California State University, Fullerton
OC Entrepreneurship

2010 Study: Purpose

The goal of this study was to better understand how Orange County compared to its peer group comprised of some of the most entrepreneurial counties in the nation representing both California (Santa Clara, Los Angeles, and San Diego) and two other states, Massachusetts and Texas (Middlesex and Travis, respectively). While many factors can attribute to an entrepreneurial region, we focused primarily on finance, economics, education, demographics, culture, and infrastructure.

The Research Team

Our research team has included the following scholars:

  • John Bradley Jackson - Director of the CSUF Center for Entrepreneurship and Professor in Entrepreneurship
  • Dmitry Khanin, Ph.D. - Assistant Professor of Management, Department of Management and Director of Research for the CSUF Center for Entrepreneurship
  • Travis Lindsay - 2008 MBA Graduate and Business Consultant
  • Garrett Myklak – 2010 MBA Graduate and Business Consultant
  • Victor Macias - 2007 BA Graduate and Web Entrepreneur


One of our main objectives as members of the Center for Entrepreneurship at California State University, Fullerton is to foster an entrepreneurial spirit in Orange County and Southern California in general. In order to fully accomplish our goal we need to understand how we compare to our peers in the arena of business creation. Comparing ourselves to every county in America may not be particularly instructive due to the differences in the types and level of entrepreneurship. This is why we selected a peer group of counties known for their entrepreneurial oomph from the existing research. Our selected peer group consists of Los Angeles, Santa Clara, San Diego, Travis (Austin being the major city) and Middlesex (Boston) counties. Additionally, we will compare Orange County with California and America as a whole in certain metrics.

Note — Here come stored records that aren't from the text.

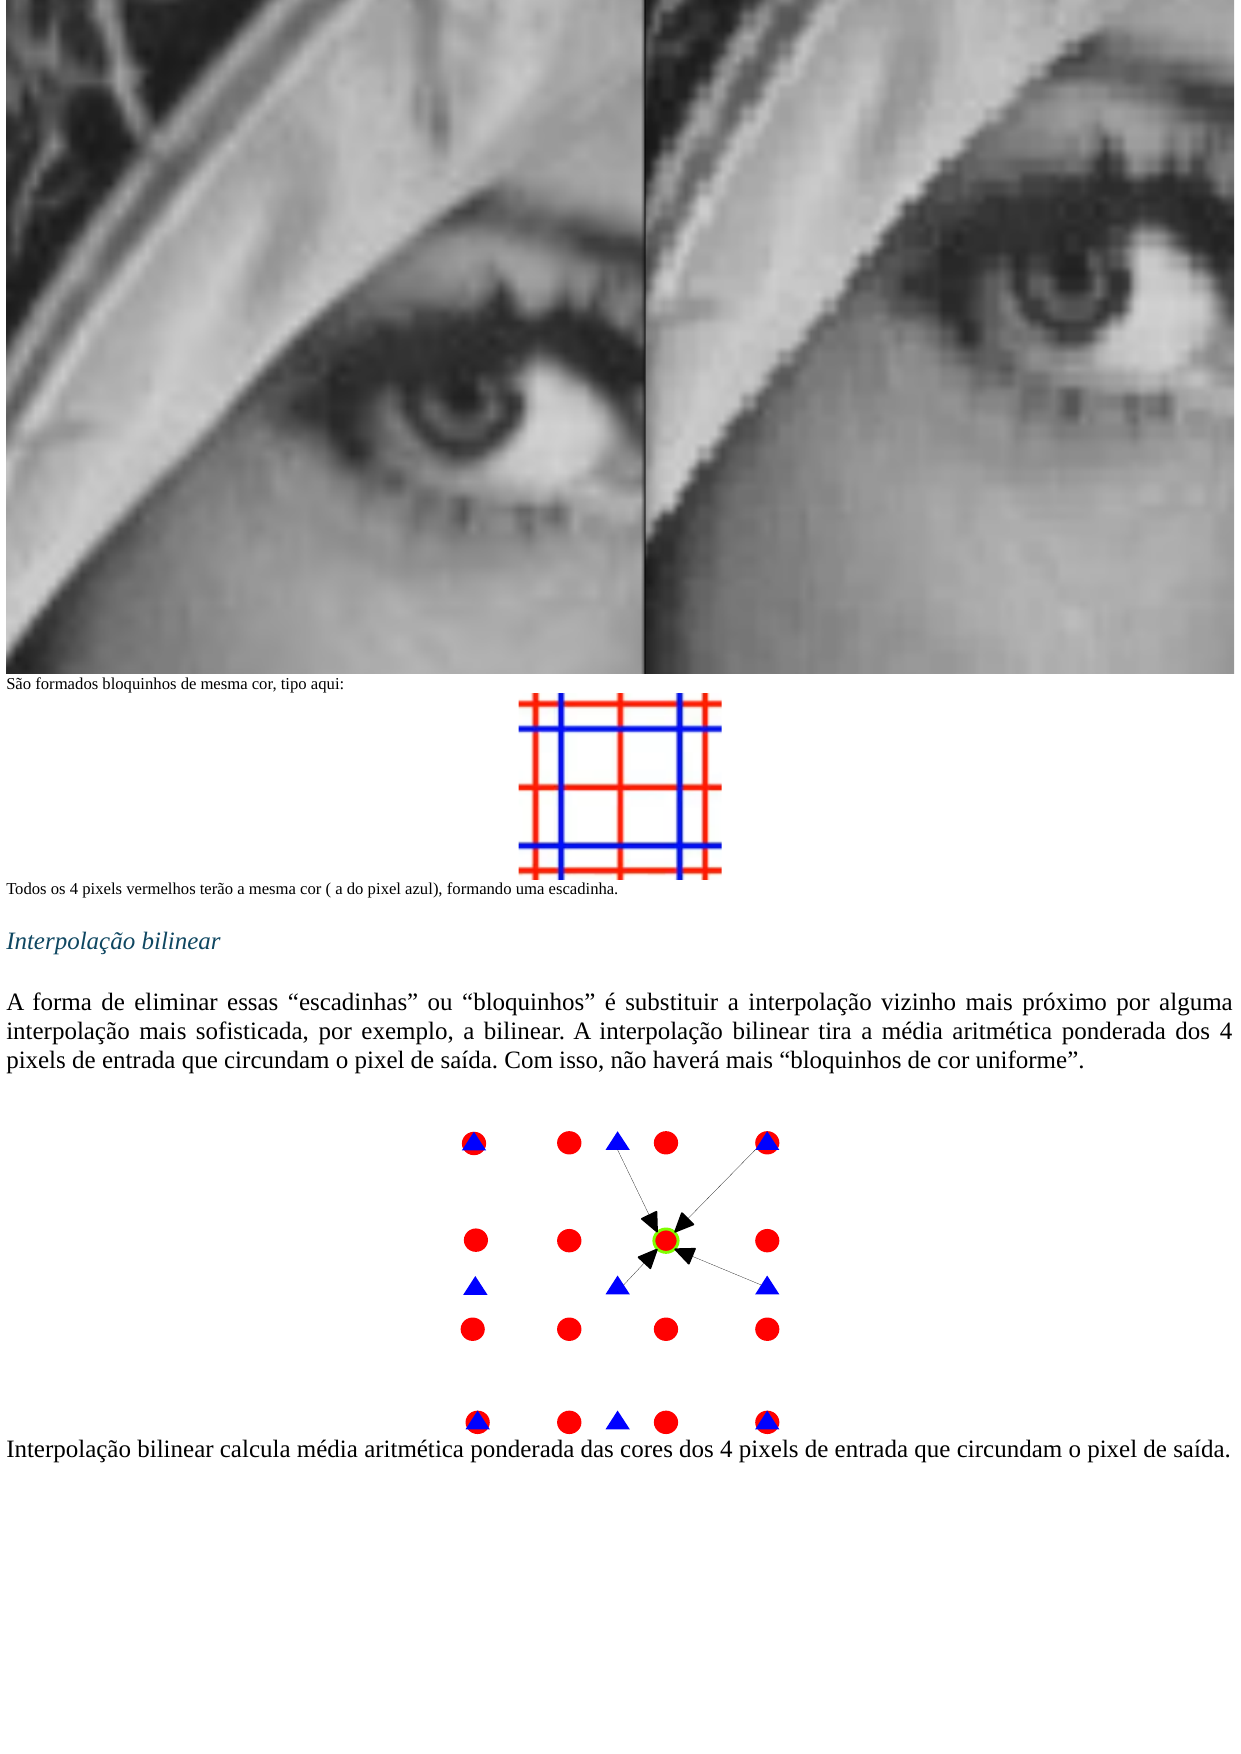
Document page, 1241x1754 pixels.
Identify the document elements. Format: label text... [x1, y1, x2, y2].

picture [6, 0, 1235, 674]
text Todos os 4 pixels vermelhos terão a mesma cor ( a do pixel azul), formando uma escadinha. [6, 693, 1234, 898]
subtitle Interpolação bilinear [6, 926, 1234, 954]
text Interpolação bilinear calcula média aritmética ponderada das cores dos 4 pixels de entrada que circundam o pixel de saída. [6, 1434, 1234, 1463]
text São formados bloquinhos de mesma cor, tipo aqui: [6, 674, 1234, 693]
picture [518, 693, 722, 880]
text A forma de eliminar essas “escadinhas” ou “bloquinhos” é substituir a interpolação vizinho mais próximo por alguma interpolação mais sofisticada, por exemplo, a bilinear. A interpolação bilinear tira a média aritmética ponderada dos 4 pixels de entrada que circundam o pixel de saída. Com isso, não haverá mais “bloquinhos de cor uniforme”. [6, 987, 1234, 1074]
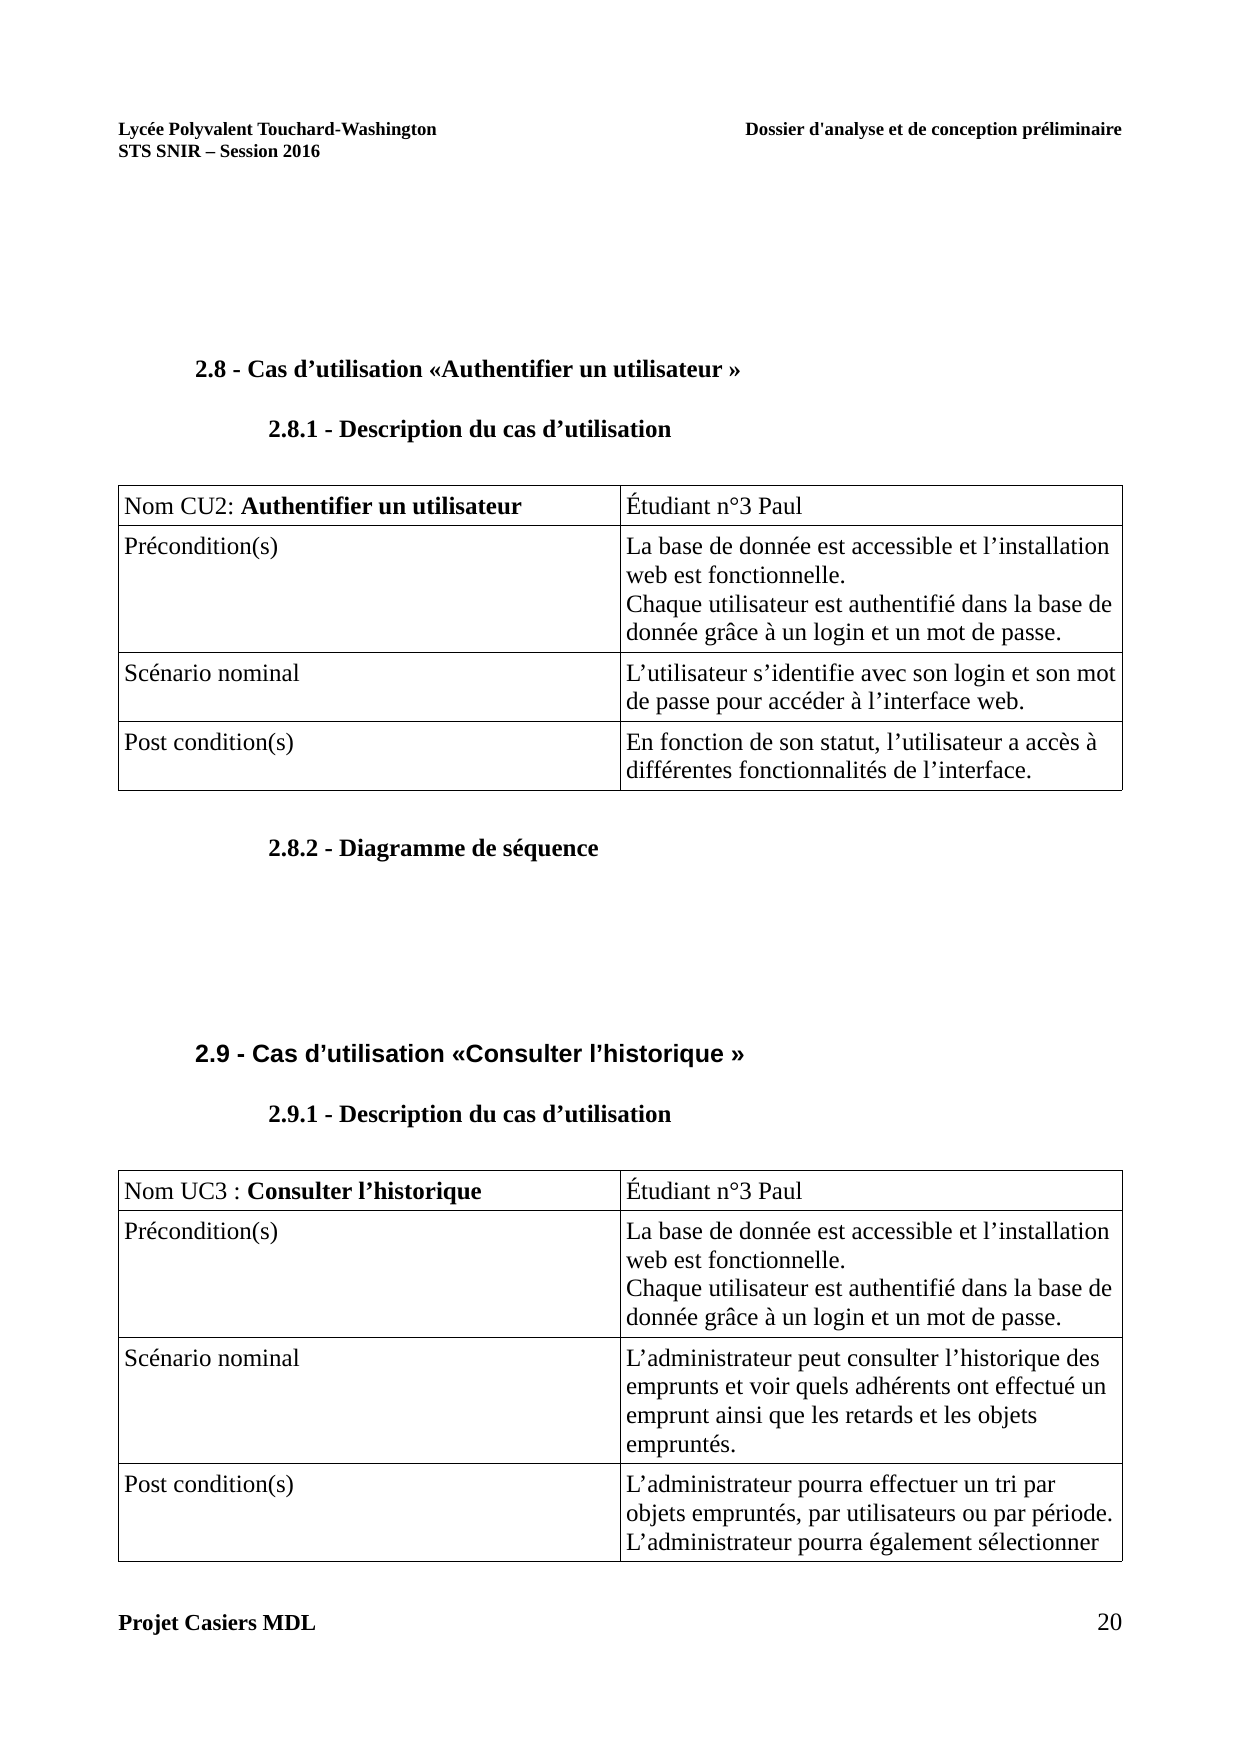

Based on our examination, we have found that Orange County performs admirably in many areas although, in some areas, including venture capital funding, Orange County falls into the back of the pack in our peer group. Even though Orange County’s performance in the rarified air of venture capital funding is less stellar it is also true that Orange County performs better than the majority of its peer group when you just count new venture creation.

The overarching purpose of this initial study is to ferret out the variables that contribute to entrepreneurship, which we have defined as new venture creation, and to gather data on those variables. Our sources for this information range from readily available information from government bodies (the Census, Bureau of Labor Statistics, etc.) to studies that have been conducted in the area of entrepreneurship. While we do not reach a conclusion about what mixture of variables leads to entrepreneurship we have collected a variety of information on various metrics that we feel warrants further study.